THE PROBLEM: In the records, copy out the stretch from the line containing "2013-03-17 3D Shoot" through the line containing "2010-04-25 3D Shoot", changing "Jamboree" to "Festival" and keeping everything else the same.
[[ MATERIAL SHOWN, beginning ]]
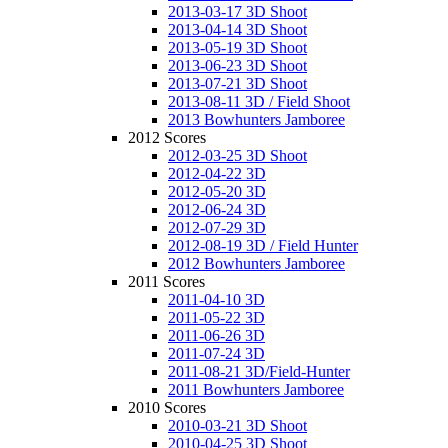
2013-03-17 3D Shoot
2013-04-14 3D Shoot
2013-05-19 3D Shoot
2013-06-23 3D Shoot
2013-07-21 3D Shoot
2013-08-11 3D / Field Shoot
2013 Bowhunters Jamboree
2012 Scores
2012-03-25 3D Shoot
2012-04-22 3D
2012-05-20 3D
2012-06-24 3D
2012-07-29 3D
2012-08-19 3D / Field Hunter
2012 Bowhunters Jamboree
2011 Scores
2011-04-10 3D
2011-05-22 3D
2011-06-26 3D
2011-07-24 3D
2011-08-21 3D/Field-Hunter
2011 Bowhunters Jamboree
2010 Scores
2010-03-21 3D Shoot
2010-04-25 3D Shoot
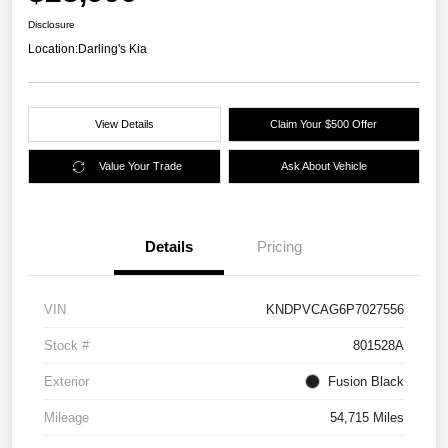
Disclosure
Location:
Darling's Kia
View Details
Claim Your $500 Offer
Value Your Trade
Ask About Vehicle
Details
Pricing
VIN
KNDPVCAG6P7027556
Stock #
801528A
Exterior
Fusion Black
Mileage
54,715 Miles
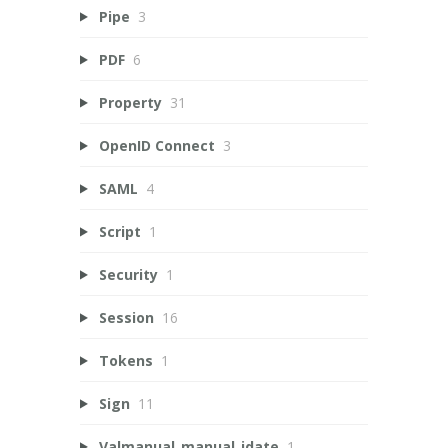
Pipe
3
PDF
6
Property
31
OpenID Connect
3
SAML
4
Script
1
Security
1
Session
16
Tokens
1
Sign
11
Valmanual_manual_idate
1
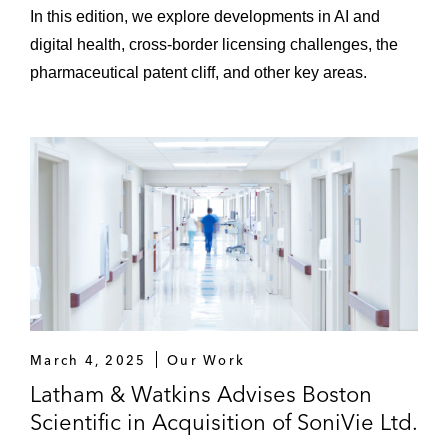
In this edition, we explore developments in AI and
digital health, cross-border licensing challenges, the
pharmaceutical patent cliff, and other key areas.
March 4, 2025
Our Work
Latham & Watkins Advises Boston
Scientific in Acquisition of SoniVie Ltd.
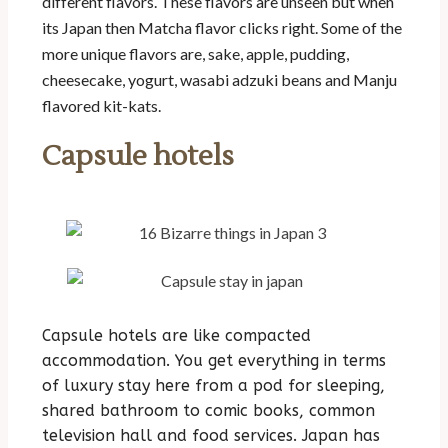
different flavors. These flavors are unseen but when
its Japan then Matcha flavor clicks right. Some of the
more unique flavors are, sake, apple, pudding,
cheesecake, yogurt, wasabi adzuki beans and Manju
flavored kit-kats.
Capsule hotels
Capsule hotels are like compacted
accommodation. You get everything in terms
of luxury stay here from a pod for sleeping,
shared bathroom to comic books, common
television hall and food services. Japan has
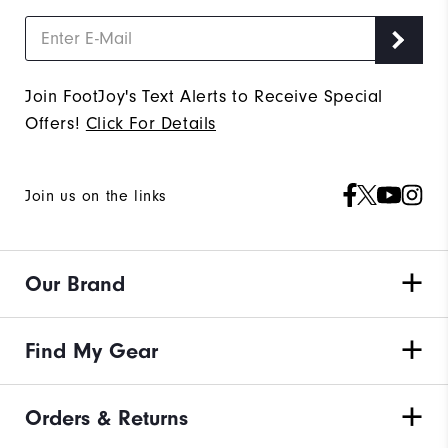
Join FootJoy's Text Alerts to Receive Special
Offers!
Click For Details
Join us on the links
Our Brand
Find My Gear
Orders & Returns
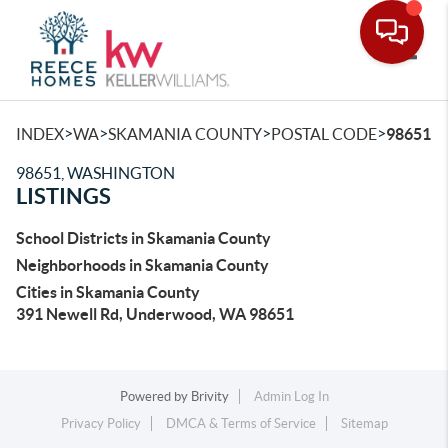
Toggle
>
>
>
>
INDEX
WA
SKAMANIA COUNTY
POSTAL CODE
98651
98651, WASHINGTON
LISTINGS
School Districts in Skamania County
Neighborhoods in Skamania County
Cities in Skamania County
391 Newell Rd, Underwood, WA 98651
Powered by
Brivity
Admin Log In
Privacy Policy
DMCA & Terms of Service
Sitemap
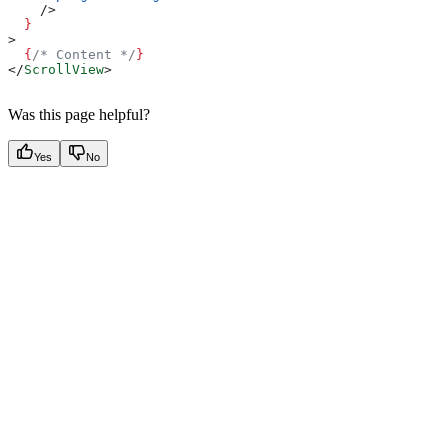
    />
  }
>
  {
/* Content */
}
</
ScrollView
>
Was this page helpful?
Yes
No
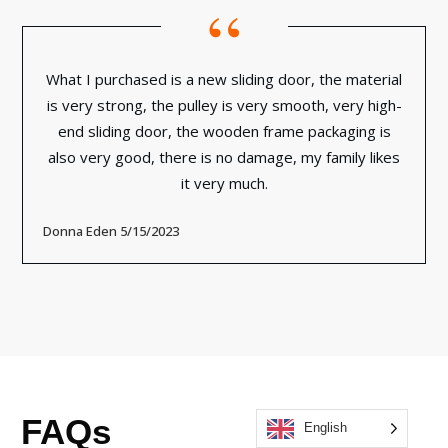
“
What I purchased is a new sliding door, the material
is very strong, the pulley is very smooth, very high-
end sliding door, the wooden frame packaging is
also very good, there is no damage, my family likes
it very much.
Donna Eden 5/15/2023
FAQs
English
[[ MATERIAL SHOWN, end ]]
[[ MATERIAL SHOWN, beginning ]]
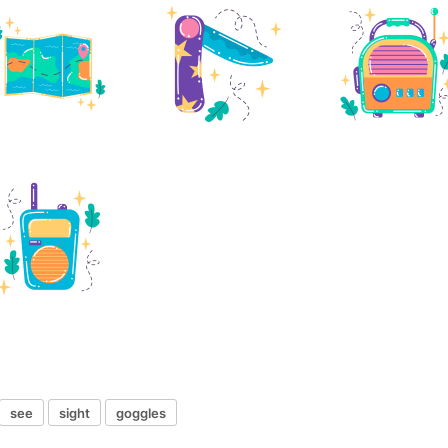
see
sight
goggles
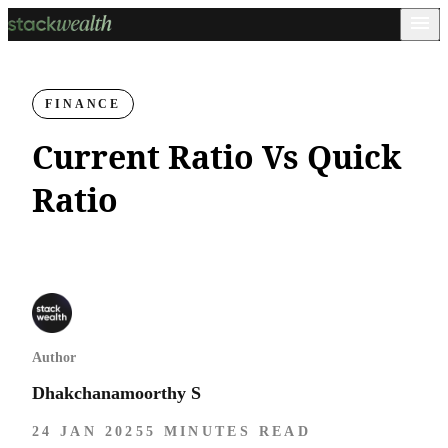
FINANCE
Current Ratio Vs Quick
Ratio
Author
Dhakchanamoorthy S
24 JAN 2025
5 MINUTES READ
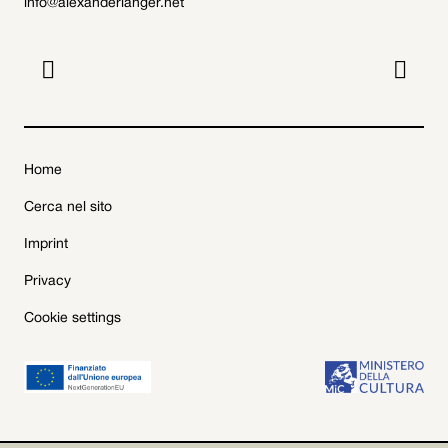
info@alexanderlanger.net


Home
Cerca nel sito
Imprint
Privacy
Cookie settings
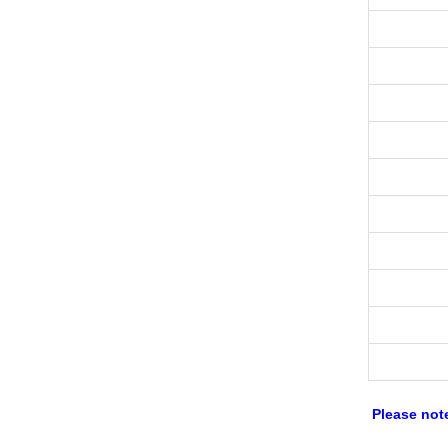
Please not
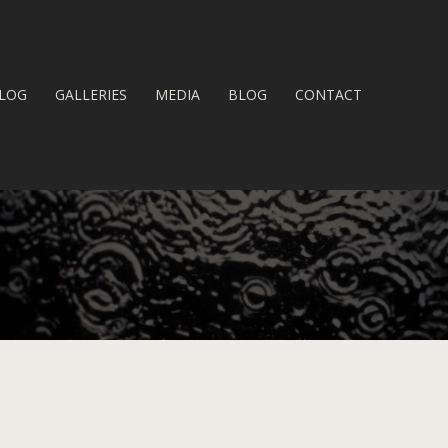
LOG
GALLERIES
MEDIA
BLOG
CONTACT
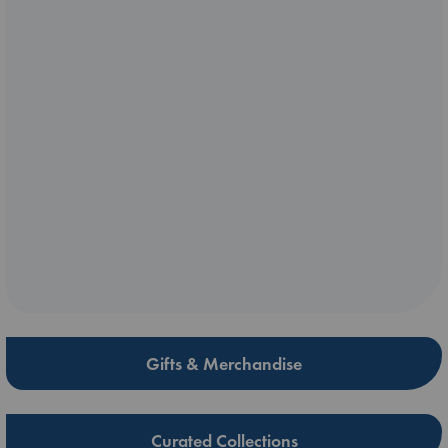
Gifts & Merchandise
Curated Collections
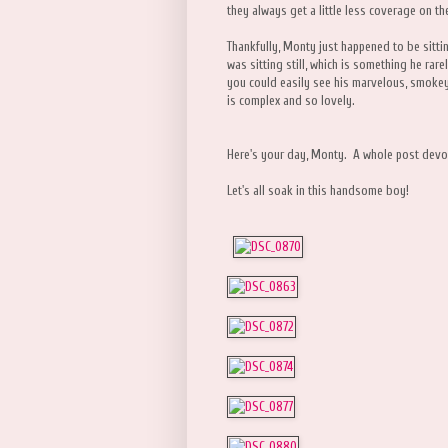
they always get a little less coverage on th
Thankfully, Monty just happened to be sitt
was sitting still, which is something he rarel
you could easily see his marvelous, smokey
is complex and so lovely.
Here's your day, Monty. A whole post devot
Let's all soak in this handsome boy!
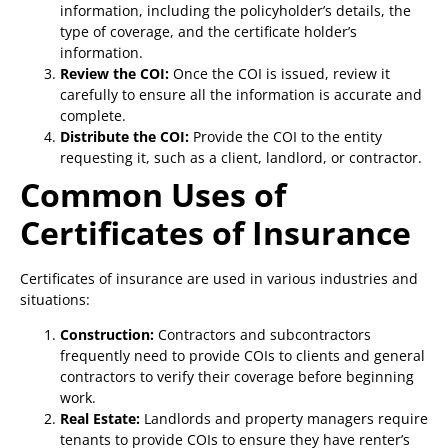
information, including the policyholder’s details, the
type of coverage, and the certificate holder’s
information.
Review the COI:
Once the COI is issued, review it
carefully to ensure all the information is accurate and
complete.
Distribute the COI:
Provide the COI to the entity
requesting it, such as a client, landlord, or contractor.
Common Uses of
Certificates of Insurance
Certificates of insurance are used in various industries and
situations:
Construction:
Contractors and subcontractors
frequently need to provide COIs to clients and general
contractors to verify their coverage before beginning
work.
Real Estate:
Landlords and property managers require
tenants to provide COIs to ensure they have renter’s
[[ MATERIAL SHOWN, end ]]
FINAL ANSWER:
2013-03-17 3D Shoot
2013-04-14 3D Shoot
2013-05-19 3D Shoot
2013-06-23 3D Shoot
2013-07-21 3D Shoot
2013-08-11 3D / Field Shoot
2013 Bowhunters Festival
2012 Scores
2012-03-25 3D Shoot
2012-04-22 3D
2012-05-20 3D
2012-06-24 3D
2012-07-29 3D
2012-08-19 3D / Field Hunter
2012 Bowhunters Festival
2011 Scores
2011-04-10 3D
2011-05-22 3D
2011-06-26 3D
2011-07-24 3D
2011-08-21 3D/Field-Hunter
2011 Bowhunters Festival
2010 Scores
2010-03-21 3D Shoot
2010-04-25 3D Shoot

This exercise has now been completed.